Dodatkowo wzrasta pozytywne nastawienie do konwersacyjnej sztucznej inteligencji. Większość ludzi ma neutralny stosunek do chatbotów, 31 proc. pozytywny, a tylko 18 proc. – negatywny. Entuzjazm w stosunku do elektronicznych konsultantów wzrasta również nad Wisłą. Już 34 proc. Polaków biorących udział w badaniu agencji Symetria, mając do wyboru kontakt z chatbotem lub człowiekiem, decyduje się na ten pierwszy.

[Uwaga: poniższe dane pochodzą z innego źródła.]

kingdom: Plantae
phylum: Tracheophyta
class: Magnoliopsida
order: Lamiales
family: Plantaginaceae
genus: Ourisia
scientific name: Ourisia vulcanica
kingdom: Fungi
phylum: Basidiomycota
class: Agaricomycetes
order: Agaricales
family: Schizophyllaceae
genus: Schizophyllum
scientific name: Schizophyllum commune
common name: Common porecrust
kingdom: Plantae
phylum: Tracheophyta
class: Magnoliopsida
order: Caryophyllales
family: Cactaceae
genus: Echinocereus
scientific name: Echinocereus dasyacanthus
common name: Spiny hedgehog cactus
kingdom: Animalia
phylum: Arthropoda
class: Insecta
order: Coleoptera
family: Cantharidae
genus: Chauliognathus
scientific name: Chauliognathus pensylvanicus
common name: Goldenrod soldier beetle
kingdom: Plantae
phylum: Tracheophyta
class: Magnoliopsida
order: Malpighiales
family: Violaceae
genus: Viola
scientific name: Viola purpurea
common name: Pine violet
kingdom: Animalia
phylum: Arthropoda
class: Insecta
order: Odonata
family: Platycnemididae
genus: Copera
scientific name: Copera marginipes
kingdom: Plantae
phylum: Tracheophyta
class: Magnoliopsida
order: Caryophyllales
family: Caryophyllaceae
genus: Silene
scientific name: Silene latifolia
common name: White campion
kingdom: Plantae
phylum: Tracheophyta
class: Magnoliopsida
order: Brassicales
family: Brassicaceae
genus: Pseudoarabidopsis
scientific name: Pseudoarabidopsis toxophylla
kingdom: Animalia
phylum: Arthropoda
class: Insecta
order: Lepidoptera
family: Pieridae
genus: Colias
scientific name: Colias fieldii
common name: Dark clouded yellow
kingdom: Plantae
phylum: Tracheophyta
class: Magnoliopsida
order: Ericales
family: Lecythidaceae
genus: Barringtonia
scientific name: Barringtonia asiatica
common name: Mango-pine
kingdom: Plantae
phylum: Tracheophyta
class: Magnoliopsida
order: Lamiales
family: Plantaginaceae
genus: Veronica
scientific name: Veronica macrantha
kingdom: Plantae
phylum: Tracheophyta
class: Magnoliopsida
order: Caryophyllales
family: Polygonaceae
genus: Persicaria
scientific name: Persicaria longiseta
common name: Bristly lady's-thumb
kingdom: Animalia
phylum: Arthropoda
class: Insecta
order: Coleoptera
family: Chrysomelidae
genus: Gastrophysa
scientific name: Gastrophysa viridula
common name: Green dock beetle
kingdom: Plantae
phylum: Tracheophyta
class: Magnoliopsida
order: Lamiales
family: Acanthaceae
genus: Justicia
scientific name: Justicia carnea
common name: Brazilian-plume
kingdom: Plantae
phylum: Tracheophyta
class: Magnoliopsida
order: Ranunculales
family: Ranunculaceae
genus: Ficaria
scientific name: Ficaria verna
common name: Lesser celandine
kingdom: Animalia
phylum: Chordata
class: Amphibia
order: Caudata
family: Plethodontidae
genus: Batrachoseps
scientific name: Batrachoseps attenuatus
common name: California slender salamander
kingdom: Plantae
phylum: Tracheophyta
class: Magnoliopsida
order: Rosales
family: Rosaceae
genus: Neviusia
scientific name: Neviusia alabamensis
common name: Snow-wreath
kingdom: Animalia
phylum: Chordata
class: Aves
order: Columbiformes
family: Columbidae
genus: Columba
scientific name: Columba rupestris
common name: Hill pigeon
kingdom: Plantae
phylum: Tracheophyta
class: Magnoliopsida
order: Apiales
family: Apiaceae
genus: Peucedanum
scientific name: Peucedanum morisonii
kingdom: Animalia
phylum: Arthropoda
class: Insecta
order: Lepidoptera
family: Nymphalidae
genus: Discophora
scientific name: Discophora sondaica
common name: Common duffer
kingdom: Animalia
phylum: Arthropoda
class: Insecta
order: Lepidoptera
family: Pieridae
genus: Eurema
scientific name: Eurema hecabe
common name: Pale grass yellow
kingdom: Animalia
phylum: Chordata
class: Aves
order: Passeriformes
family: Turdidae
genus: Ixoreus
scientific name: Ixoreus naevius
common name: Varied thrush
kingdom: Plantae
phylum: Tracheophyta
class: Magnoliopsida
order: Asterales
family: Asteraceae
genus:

Raport opracowany przez Liveperson, jak i jego odpowiednik autorstwa poznańskiej agencji UX, wyraźnie wskazują na kierunek zmian w interakcjach pomiędzy biznesem a klientem. To projektowanie systemów sztucznej inteligencji konwersacyjnej, aby zapewnić klientom bardziej pomocne, spersonalizowane doświadczenia.